"""

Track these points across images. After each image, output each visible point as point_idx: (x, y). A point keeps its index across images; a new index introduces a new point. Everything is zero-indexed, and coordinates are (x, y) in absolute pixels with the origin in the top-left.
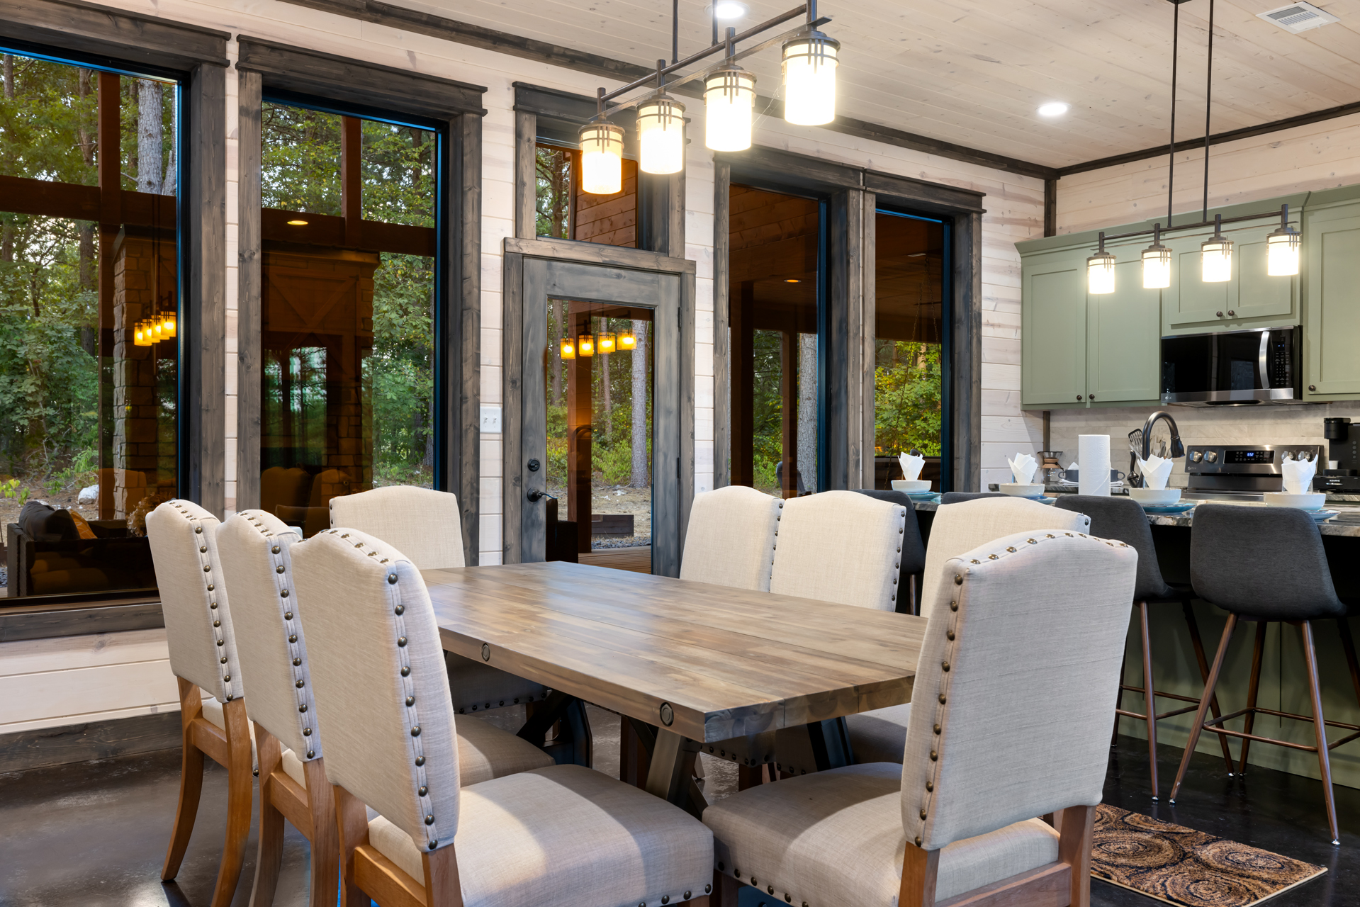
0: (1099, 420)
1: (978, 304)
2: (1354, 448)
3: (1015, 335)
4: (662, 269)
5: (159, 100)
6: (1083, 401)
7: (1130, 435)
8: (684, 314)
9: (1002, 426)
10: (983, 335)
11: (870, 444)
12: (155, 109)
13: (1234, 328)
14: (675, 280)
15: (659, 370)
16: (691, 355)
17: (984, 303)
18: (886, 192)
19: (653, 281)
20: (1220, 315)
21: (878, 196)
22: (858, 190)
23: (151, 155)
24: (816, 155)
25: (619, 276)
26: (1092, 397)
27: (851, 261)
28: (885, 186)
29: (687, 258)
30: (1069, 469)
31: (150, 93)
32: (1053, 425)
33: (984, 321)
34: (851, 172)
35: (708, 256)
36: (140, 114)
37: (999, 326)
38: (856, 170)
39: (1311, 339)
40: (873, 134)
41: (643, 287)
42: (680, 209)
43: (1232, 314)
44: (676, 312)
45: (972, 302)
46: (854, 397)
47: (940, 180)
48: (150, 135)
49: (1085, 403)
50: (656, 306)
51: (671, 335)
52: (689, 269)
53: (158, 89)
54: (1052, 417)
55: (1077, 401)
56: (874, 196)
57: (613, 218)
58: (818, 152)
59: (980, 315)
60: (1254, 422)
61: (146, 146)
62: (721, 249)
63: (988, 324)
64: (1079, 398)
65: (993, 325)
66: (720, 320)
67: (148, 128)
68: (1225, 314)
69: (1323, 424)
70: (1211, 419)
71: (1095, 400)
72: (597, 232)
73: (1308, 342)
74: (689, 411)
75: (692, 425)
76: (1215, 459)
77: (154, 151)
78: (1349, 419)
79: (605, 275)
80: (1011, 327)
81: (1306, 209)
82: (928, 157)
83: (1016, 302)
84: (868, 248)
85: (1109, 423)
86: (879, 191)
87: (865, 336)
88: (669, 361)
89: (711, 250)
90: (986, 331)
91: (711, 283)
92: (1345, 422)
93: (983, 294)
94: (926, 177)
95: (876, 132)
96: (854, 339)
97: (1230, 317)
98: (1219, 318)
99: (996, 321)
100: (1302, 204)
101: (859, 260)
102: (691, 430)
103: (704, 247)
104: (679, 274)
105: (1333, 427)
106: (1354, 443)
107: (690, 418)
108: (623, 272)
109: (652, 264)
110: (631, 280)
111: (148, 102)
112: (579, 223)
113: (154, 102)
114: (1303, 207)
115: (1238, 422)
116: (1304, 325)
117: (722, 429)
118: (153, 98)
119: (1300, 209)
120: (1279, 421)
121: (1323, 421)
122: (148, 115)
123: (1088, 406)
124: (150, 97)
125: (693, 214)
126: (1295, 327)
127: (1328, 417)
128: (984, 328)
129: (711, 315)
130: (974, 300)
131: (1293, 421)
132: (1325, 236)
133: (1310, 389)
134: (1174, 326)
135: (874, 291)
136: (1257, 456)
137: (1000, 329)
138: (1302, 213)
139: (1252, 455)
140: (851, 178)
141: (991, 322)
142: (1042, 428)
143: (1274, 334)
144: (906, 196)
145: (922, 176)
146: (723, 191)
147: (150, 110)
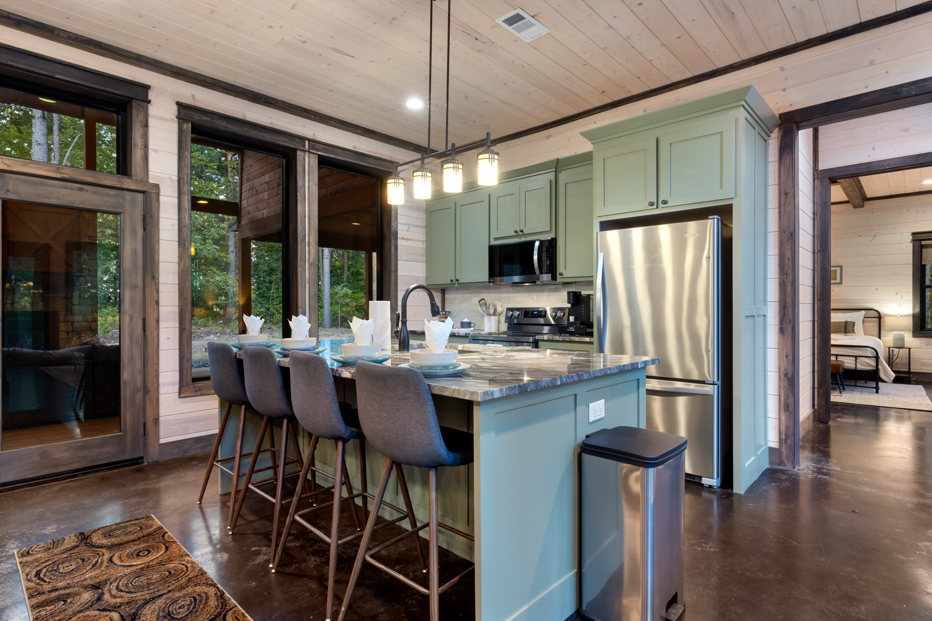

"""

Leave the pictures out and return the rest of the material exactly.

Track these points across images. After each image, output each visible point as point_idx: (x, y). A point keeps its index across images; a new index introduces a new point. Everything is zero-indexed, and coordinates are (x, y) in absolute pixels with the origin in the top-left.
0: (1099, 420)
1: (978, 304)
2: (1354, 448)
3: (1015, 335)
4: (662, 269)
5: (159, 100)
6: (1083, 401)
7: (1130, 435)
8: (684, 314)
9: (1002, 426)
10: (983, 335)
11: (870, 444)
12: (155, 109)
13: (1234, 328)
14: (675, 280)
15: (659, 370)
16: (691, 355)
17: (984, 303)
18: (886, 192)
19: (653, 281)
20: (1220, 315)
21: (878, 196)
22: (858, 190)
23: (151, 155)
24: (816, 155)
25: (619, 276)
26: (1092, 397)
27: (851, 261)
28: (885, 186)
29: (687, 258)
30: (1069, 469)
31: (150, 93)
32: (1053, 425)
33: (984, 321)
34: (851, 172)
35: (708, 256)
36: (140, 114)
37: (999, 326)
38: (856, 170)
39: (1311, 339)
40: (873, 134)
41: (643, 287)
42: (680, 209)
43: (1232, 314)
44: (676, 312)
45: (972, 302)
46: (854, 397)
47: (940, 180)
48: (150, 135)
49: (1085, 403)
50: (656, 306)
51: (671, 335)
52: (689, 269)
53: (158, 89)
54: (1052, 417)
55: (1077, 401)
56: (874, 196)
57: (613, 218)
58: (818, 152)
59: (980, 315)
60: (1254, 422)
61: (146, 146)
62: (721, 249)
63: (988, 324)
64: (1079, 398)
65: (993, 325)
66: (720, 320)
67: (148, 128)
68: (1225, 314)
69: (1323, 424)
70: (1211, 419)
71: (1095, 400)
72: (597, 232)
73: (1308, 342)
74: (689, 411)
75: (692, 425)
76: (1215, 459)
77: (154, 151)
78: (1349, 419)
79: (605, 275)
80: (1011, 327)
81: (1306, 209)
82: (928, 157)
83: (1016, 302)
84: (868, 248)
85: (1109, 423)
86: (879, 191)
87: (865, 336)
88: (669, 361)
89: (711, 250)
90: (986, 331)
91: (711, 283)
92: (1345, 422)
93: (983, 294)
94: (926, 177)
95: (876, 132)
96: (854, 339)
97: (1230, 317)
98: (1219, 318)
99: (996, 321)
100: (1302, 204)
101: (859, 260)
102: (691, 430)
103: (704, 247)
104: (679, 274)
105: (1333, 427)
106: (1354, 443)
107: (690, 418)
108: (623, 272)
109: (652, 264)
110: (631, 280)
111: (148, 102)
112: (579, 223)
113: (154, 102)
114: (1303, 207)
115: (1238, 422)
116: (1304, 325)
117: (722, 429)
118: (153, 98)
119: (1300, 209)
120: (1279, 421)
121: (1323, 421)
122: (148, 115)
123: (1088, 406)
124: (150, 97)
125: (693, 214)
126: (1295, 327)
127: (1328, 417)
128: (984, 328)
129: (711, 315)
130: (974, 300)
131: (1293, 421)
132: (1325, 236)
133: (1310, 389)
134: (1174, 326)
135: (874, 291)
136: (1257, 456)
137: (1000, 329)
138: (1302, 213)
139: (1252, 455)
140: (851, 178)
141: (991, 322)
142: (1042, 428)
143: (1274, 334)
144: (906, 196)
145: (922, 176)
146: (723, 191)
147: (150, 110)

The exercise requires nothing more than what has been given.